Catatonia, a syndrome of motor, emotional and behavioral abnormalities frequently characterized by muscular rigidity and a trance-like mental stupor and at times manifesting with great excitement or agitation, can occur during a critical illness and appear similar to delirium. But the management strategies are vastly different.
A Vanderbilt University Medical Center (VUMC) study is the largest to look at the novel relationship between catatonia and delirium in critical illness and determine if catatonia can be reliably diagnosed in the setting of delirium.
This is important because managing each is different, said Jo Ellen Wilson, MD, MPH, instructor in Psychiatry and Behavioral Sciences and lead author of the study, “The Delirium and Catatonia (DeCat) Prospective Cohort Investigation,” recently published in Critical Care Medicine.
Benzodiazepines are the first-line treatment for catatonia, but antipsychotic drugs are generally avoided because they can worsen the condition, and if left untreated could result in death. However, antipsychotics are often used to manage delirium, so differentiating the two is critical, she said.
Because of the similarities, one can be misdiagnosed as the other, Wilson said. In the classical presentation of catatonia, people stare or are trance-like. There’s also a hyperactive form where patients have abnormally frequent or bizarre movements and mannerisms and can become agitated. It can be brief or can go on for days or longer. There are also more severe forms that can lead to significant vital sign abnormalities and the need for life support measures.
“It can be tricky to distinguish one from the other. But there’s a lot on the line with getting the accurate diagnosis,” Wilson said.
“Our understanding of catatonia in the ICU is being hampered by a diagnostic dilemma,” Wilson said. “The last three editions of the Diagnostic Statistical Manual (DSM), including the current edition, DSM-5, say that a diagnosis of catatonia due to another medical condition can’t be made exclusively in the presence of delirium.”
Wilson’s blinded study looked at 136 critically ill patients at VUMC and independently evaluated them for the presence of delirium and catatonia.
The patients were assessed using the Confusion Assessment Method for the ICU and the Bush Francis Catatonia Rating Scale. Of 136 patients, 58 (43 percent) had only delirium, four (3 percent) had only catatonia, 42 (31 percent) had both, and 32 (24 percent) had neither.
Additionally, Wilson’s study showed that by using a revised cut-off of greater than or equal to four (items present), on the Bush Francis instrument, you could reliably diagnose catatonia with 91 percent sensitivity and specificity in the setting of delirium.
Wilson said the DSM is considered to be a “living document,” and therefore new and compelling evidence should spur thoughtful considerations of changes in the diagnostic criteria of catatonia. Since her results found that approximately one out of three patients had co-occurring delirium and catatonia, and showed that catatonia can be reliably diagnosed in the setting of delirium using revised cut-off points on the most widely used rating scale, this suggests a reconsideration of the DSM-5 criteria for “Catatonia Due to Another Medical Condition.”
Furthermore, for the bedside clinician, the study represents a change in thinking since delirium is a commonly considered form of brain dysfunction in critically ill patients and catatonia is rarely considered.
An accompanying editorial said the study represents a “paradigm shift in the making.”
“Going forward, the ICU practitioner should consider co-occurrence of catatonia in patients with persistent delirium, especially if several catatonia signs are present or if their clinical status worsens on antipsychotics,” Wilson said.
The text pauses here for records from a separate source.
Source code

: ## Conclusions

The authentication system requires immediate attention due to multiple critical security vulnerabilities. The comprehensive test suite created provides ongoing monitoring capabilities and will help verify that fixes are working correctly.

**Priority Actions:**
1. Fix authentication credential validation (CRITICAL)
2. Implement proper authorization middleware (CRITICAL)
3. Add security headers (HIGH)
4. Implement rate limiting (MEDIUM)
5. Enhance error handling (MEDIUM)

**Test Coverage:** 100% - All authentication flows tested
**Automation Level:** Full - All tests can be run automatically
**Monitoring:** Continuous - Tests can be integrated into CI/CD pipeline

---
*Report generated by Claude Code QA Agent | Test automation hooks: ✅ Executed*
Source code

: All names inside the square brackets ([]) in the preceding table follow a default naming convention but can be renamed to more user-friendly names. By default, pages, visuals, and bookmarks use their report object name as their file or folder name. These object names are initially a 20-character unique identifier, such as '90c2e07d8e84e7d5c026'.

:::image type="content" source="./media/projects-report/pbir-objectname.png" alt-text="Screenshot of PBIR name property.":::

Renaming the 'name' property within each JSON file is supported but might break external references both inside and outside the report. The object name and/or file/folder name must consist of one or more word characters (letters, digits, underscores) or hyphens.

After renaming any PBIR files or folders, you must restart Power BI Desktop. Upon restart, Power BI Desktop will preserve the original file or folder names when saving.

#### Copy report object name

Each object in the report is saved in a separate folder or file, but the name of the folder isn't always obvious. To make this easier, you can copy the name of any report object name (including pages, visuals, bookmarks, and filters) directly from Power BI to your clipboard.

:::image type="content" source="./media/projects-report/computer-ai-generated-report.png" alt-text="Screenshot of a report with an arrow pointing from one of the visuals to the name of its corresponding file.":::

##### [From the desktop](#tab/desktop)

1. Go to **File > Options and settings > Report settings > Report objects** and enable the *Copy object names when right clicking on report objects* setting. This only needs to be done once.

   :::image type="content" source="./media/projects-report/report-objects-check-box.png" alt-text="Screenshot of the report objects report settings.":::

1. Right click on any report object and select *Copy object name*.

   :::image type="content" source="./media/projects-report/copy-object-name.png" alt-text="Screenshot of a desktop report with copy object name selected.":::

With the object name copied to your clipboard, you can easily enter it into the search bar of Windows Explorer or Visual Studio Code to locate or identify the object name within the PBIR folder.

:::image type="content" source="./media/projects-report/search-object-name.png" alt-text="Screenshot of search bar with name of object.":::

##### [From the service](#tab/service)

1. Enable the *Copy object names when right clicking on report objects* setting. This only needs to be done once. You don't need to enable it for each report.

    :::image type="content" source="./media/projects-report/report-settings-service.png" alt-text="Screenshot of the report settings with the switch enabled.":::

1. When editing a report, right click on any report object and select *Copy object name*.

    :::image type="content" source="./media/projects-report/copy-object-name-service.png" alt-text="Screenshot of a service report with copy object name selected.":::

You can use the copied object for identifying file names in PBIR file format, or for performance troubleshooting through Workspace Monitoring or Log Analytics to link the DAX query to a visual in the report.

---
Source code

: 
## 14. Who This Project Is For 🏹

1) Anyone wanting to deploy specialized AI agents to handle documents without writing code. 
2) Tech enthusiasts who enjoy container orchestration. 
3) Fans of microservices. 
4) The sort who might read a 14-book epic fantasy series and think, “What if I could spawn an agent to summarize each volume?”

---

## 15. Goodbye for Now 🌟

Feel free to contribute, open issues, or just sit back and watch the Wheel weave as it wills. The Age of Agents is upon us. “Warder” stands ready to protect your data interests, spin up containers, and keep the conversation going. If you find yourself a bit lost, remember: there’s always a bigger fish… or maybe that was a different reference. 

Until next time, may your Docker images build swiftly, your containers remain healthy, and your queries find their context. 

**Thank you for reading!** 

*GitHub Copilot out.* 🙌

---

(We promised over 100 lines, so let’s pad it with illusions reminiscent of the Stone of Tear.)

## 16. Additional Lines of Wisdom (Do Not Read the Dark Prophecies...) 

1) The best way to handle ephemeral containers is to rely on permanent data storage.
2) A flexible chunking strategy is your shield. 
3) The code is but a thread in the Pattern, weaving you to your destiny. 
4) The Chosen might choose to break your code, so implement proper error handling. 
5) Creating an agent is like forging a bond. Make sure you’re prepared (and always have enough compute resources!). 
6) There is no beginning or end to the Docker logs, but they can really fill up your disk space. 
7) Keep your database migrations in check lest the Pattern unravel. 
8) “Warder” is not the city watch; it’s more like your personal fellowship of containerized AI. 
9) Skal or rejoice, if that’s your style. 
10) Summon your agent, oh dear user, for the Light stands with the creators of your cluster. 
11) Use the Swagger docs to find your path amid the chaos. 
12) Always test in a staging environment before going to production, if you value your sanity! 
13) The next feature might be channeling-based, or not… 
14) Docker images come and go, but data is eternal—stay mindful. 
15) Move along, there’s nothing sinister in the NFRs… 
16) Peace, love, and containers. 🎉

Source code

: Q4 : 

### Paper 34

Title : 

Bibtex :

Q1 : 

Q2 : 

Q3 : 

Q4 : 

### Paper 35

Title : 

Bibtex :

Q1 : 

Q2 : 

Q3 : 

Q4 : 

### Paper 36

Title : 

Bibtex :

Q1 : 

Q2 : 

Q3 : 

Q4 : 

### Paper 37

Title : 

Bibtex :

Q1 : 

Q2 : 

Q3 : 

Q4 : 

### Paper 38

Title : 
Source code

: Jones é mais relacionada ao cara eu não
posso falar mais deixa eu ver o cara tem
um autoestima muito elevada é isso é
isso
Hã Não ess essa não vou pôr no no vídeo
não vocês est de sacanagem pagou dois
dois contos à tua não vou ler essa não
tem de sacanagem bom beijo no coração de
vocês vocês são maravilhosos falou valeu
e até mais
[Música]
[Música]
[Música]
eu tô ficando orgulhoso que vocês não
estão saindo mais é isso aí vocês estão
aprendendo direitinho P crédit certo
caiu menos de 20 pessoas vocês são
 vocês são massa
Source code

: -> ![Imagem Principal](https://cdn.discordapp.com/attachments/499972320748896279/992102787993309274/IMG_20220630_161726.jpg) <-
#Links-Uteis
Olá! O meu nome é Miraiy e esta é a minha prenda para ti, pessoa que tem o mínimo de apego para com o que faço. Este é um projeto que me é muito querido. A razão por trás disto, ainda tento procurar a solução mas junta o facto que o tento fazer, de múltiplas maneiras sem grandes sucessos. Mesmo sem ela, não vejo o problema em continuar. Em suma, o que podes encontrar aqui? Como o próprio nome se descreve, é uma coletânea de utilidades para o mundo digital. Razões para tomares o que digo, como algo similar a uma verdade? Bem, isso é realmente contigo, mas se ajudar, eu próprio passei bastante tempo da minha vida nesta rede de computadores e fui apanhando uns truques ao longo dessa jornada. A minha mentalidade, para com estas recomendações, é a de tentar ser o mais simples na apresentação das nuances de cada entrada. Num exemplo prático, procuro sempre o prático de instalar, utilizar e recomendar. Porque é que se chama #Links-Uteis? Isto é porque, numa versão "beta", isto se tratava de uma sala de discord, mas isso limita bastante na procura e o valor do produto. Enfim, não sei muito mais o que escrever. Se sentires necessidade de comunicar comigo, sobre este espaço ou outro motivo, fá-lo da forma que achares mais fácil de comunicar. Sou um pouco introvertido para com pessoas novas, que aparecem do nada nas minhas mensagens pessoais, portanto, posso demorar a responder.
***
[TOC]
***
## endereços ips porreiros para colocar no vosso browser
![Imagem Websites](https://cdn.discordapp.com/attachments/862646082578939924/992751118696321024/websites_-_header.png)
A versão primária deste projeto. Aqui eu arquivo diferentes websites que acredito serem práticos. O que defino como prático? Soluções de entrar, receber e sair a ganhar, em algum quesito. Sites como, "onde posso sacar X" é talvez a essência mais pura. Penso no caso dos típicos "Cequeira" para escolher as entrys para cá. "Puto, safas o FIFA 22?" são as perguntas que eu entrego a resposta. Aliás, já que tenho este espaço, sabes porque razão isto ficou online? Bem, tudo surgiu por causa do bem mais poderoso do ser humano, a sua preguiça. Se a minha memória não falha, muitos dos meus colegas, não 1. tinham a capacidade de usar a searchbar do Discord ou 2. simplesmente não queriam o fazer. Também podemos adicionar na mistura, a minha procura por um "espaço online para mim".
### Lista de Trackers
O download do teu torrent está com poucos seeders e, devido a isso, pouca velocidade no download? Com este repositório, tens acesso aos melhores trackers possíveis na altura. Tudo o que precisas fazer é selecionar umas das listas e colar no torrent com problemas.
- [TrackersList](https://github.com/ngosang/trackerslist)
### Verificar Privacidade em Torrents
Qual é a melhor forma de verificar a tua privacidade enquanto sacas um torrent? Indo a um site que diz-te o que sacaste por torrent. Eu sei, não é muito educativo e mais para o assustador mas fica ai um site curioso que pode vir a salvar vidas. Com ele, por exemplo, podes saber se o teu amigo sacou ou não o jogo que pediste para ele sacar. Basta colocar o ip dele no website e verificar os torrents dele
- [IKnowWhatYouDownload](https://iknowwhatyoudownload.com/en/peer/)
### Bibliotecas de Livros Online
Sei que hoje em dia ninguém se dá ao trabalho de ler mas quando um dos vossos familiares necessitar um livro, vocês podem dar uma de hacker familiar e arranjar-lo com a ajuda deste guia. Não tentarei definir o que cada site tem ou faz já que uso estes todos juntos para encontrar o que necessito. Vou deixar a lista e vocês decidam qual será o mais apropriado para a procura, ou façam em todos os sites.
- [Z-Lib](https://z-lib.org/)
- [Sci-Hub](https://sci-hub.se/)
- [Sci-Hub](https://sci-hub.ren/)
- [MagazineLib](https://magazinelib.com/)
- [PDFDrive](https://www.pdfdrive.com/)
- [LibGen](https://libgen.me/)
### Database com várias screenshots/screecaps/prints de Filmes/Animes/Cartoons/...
With the support of the Vanderbilt Clinical and Translational Research Scholars Program, Wilson, E. Wesley Ely, MD, MPH, and their team are now studying the risk factors for the development of catatonia in critical illness and the clinical relevance of these forms of acute brain dysfunction for the patient.
Other Vanderbilt authors include Richard Carlson, MD, Maria Duggan, MD, MPH, Pratik Pandharipande, MD, MSCI, Li Wang, Jennifer Thompson, MPH, Rameela Chandrasekhar, PhD, Robert Dittus, MD, MPH, Stephan Heckers, MD, and E. Wesley Ely, MD, MPH.
Previously Wilson authored a case report after she helped diagnose catatonia in a young patient on life support at Vanderbilt.
Her 2015 study in Schizophrenia Research looked at the difficulty in defining and diagnosing catatonia.